Jeffrey St. Onge
Democracy, it seems, is in danger. It is now a well-worn commonplace that our system is suffering; some evidence of this includes low voter turnout (36.4% in the most recent midterm elections), a lack of political engagement (especially among the youth ages 18-30), a lack of knowledge of the basic fundamentals of the American political system (for example, only 65% of citizens could pass a citizenship test in a randomized telephone poll), and a pervasive ignorance about international affairs, particularly those which deal with war and foreign policy. Elected officials represent only a small minority of citizens, and a growing segment of the population appears to lack interest in politics.
It’s not that U.S. citizens are too dumb to figure out how to participate in democracy. As Stanford Communications professor James Fishkin has observed, when presented with information, and when given the time to think about it, most individuals are able to engage in reasonable discussions about complex policy. In other words, it is not a cognitive deficit that plagues the disengaged voting public, but a value deficit. Political engagement is perceived as a choice that is simply not worth the time or effort. This is particularly noticeable among college students. A recent study of University of Michigan students, for example, found that fewer than 50% view themselves as either politically active or informed. These students seem to have decided not to become involved. Why, after all, should they pay attention when there is so much else to do?
The notion of political engagement as a choice is consistent with a culture thoroughly saturated in the logic of neoliberalism. While neoliberalism is a multifaceted phenomenon that guides economic thinking along with social life (often combining the two by framing aspects of social life like education and health care in terms of economics), it is useful here to consider it for its mythic qualities.

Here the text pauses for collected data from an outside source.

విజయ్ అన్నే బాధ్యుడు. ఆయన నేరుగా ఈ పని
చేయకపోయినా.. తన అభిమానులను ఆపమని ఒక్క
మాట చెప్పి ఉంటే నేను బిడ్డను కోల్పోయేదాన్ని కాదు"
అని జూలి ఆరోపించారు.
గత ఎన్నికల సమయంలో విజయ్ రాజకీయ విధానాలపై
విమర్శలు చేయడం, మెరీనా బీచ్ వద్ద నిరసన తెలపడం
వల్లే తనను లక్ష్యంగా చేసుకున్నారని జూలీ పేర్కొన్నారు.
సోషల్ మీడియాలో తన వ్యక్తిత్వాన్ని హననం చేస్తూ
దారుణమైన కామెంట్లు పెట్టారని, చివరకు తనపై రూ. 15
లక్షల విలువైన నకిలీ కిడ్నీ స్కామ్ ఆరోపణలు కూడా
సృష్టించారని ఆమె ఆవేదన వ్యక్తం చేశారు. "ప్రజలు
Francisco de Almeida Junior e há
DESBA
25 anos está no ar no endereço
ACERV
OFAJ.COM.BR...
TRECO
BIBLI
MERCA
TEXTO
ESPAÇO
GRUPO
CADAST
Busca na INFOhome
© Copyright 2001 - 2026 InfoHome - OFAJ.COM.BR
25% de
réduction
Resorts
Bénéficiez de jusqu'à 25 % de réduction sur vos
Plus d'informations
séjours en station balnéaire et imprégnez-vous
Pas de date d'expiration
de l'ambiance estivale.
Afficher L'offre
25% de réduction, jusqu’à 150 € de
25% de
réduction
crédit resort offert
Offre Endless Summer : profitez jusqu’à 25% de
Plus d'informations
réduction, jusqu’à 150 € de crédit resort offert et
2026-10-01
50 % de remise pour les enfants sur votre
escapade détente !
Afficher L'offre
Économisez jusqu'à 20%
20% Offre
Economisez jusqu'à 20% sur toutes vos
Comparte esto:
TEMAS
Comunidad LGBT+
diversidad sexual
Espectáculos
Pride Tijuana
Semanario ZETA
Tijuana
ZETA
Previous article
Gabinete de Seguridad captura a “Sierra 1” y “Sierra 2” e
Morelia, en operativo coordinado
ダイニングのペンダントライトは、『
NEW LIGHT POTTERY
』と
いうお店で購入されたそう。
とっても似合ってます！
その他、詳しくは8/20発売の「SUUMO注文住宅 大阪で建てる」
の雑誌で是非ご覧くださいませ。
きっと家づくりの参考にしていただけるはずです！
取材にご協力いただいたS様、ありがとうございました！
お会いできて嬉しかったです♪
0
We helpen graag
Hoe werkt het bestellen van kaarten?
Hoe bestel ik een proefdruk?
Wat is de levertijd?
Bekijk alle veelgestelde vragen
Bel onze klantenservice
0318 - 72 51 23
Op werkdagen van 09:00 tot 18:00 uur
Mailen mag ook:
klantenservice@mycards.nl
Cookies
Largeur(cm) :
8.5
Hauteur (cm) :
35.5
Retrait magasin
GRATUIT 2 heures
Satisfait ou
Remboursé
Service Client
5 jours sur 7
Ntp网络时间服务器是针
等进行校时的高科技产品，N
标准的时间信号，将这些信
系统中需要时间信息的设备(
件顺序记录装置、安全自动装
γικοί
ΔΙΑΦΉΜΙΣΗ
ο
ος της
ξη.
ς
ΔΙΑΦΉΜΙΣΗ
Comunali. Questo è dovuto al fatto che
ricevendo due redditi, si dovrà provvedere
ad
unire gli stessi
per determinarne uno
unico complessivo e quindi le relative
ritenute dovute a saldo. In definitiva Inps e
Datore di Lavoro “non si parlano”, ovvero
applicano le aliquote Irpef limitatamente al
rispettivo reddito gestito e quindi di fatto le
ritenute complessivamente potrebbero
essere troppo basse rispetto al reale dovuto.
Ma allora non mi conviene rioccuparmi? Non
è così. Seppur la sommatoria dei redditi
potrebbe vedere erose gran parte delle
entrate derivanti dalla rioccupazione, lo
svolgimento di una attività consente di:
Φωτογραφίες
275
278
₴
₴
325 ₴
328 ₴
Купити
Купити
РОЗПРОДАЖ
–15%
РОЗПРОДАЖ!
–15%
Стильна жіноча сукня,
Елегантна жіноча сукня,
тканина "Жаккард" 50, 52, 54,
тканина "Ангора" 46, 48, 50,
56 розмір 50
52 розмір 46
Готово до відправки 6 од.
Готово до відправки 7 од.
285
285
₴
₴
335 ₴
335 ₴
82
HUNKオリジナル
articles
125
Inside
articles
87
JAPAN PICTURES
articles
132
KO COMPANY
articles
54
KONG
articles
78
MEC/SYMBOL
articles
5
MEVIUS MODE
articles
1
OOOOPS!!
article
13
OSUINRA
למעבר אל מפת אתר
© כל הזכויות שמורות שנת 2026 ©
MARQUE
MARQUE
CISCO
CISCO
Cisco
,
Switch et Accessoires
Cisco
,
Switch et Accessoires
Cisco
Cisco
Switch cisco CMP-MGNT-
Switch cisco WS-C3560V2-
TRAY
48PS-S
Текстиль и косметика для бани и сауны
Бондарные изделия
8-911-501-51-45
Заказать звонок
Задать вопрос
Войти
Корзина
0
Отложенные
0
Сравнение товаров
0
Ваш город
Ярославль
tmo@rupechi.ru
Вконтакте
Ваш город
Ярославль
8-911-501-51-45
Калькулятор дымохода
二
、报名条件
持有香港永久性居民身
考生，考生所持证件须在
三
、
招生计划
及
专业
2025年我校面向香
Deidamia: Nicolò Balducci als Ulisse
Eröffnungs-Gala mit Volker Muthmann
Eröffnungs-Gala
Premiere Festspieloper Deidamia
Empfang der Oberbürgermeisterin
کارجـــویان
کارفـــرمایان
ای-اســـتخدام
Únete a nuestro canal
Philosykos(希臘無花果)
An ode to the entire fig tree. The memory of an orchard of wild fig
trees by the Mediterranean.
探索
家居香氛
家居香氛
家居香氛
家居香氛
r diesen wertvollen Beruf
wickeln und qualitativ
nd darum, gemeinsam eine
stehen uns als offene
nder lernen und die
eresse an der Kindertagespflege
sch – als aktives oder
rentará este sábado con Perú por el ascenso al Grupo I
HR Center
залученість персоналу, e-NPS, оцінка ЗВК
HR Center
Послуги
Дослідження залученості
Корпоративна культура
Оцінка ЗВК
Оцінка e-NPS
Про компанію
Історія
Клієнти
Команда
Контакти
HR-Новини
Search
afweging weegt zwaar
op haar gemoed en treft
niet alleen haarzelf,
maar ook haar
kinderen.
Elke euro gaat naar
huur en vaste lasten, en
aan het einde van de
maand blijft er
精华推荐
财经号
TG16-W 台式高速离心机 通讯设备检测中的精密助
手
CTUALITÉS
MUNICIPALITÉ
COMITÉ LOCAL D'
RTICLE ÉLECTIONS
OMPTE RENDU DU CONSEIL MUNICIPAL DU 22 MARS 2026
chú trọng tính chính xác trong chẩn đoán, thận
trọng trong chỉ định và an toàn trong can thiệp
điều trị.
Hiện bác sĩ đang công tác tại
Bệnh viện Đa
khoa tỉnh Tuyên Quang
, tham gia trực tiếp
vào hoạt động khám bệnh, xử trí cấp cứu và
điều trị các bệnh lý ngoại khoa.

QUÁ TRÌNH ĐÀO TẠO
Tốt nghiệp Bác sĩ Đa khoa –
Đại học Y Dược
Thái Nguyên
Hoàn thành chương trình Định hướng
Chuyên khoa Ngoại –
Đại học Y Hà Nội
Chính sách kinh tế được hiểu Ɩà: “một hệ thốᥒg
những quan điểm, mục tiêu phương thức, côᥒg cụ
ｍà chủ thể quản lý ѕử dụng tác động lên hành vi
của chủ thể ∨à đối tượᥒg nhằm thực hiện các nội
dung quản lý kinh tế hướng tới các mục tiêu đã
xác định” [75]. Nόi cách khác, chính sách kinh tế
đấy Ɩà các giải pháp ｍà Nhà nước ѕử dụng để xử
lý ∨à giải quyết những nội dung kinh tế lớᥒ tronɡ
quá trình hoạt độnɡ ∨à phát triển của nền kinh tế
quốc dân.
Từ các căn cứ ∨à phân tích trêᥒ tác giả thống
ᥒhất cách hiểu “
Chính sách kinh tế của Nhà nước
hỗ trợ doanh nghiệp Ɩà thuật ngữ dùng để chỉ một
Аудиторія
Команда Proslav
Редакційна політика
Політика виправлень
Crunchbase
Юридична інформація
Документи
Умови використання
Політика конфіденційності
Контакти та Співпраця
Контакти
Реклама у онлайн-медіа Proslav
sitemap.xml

Considered as a myth, neoliberal discourse shapes cultural thinking about the role of economics in democracy, and it conditions the citizenry to view the commodification of social life not only as valid, but, more importantly, as natural. Put differently, neoliberal culture has been normalized to such a degree that it often goes unquestioned in everyday life.
One primary aspect of the mythos of neoliberalism is its emphasis on individualism. Rather than stressing a balance between individualism and community (a hallmark of New Deal era politics in the United States), neoliberalism lionizes the individual, and it positions collectivism (framed as “big government” or “socialism”) as antithetical to American Democracy. It recalls the “rugged individualism” that shaped American culture at the start of the twentieth century, best exemplified in Herbert Hoover’s campaign speech of the same name, and it reaffirms a logic of small government, individual liberties, and free market capitalism as the key ingredients to a successful democracy. It should be noted that the religious devotion to individualism helped the country ignore an under-regulated stock market that would crash and cause the Great Depression, an economic collapse that would be repeated with smaller but still devastating effects in 2009, due in large part to a woefully under-regulated housing market.
The current culture of radical individualism is not readily compatible with democratic practice. Democratic governance in the neoliberal world is reduced to safeguarding the economy and opening markets in various domains of social life (e.g., health care, education); citizens are producers and consumers working for the economy. The result is a culture in which every minute and every action is quantified, priced, and commodified. Civic participation, in this arrangement, is easily dismissed as a pursuit unworthy of what little “free time” we have. “What’s in it for me?” is a question that becomes more pervasive in neoliberal culture, perhaps out of greed, but certainly out of necessity. Demands for time are increased, and “free time” becomes a ludicrous non-sequitur (I’m sure everyone reading this blog has chuckled at the thought of having “free time” or a “day off”). Abstract commitments like citizenship and democratic practice are imagined as voluntary and thus do not make much sense logically. Long lines, interference with the work day, and a lack of obvious impact make political engagement seem more like a charitable adventure than a civic duty. It’s no wonder only a small segment of the population even bothers to vote. And voting is perhaps the easiest way to be engaged!
There are many possible explanations for this kind of disengagement, including disillusionment with an ideologically gridlocked government, frustration with the two-party system more generally, and a sense that participation doesn’t really have any meaningful effect. The major issues—war, economics, social justice, and the like—are not going to be changed by one person’s vote or one action, and thus we have a recipe for apathy. The irony here is that these conditions—war in particular—thrive on a disengaged citizenry. War requires ignorance; broad ideological narratives like freedom and justice are easy to support when detached from the actual realities of death, destruction, poverty, environmental destruction, and the degradation of entire cultures. This is why the government carefully controls war reporting; the more visible the war—the more people learn about it—the less likely citizens are to support it.
As neoliberalism further alienates individuals from the process of collective decision making, political leaders will continue with the now-naturalized program of broad military action abroad. A culture of neoliberalism promotes a disengaged public that views politics as a pursuit akin to volunteering at the local animal shelter.
And after all, who has the time for that?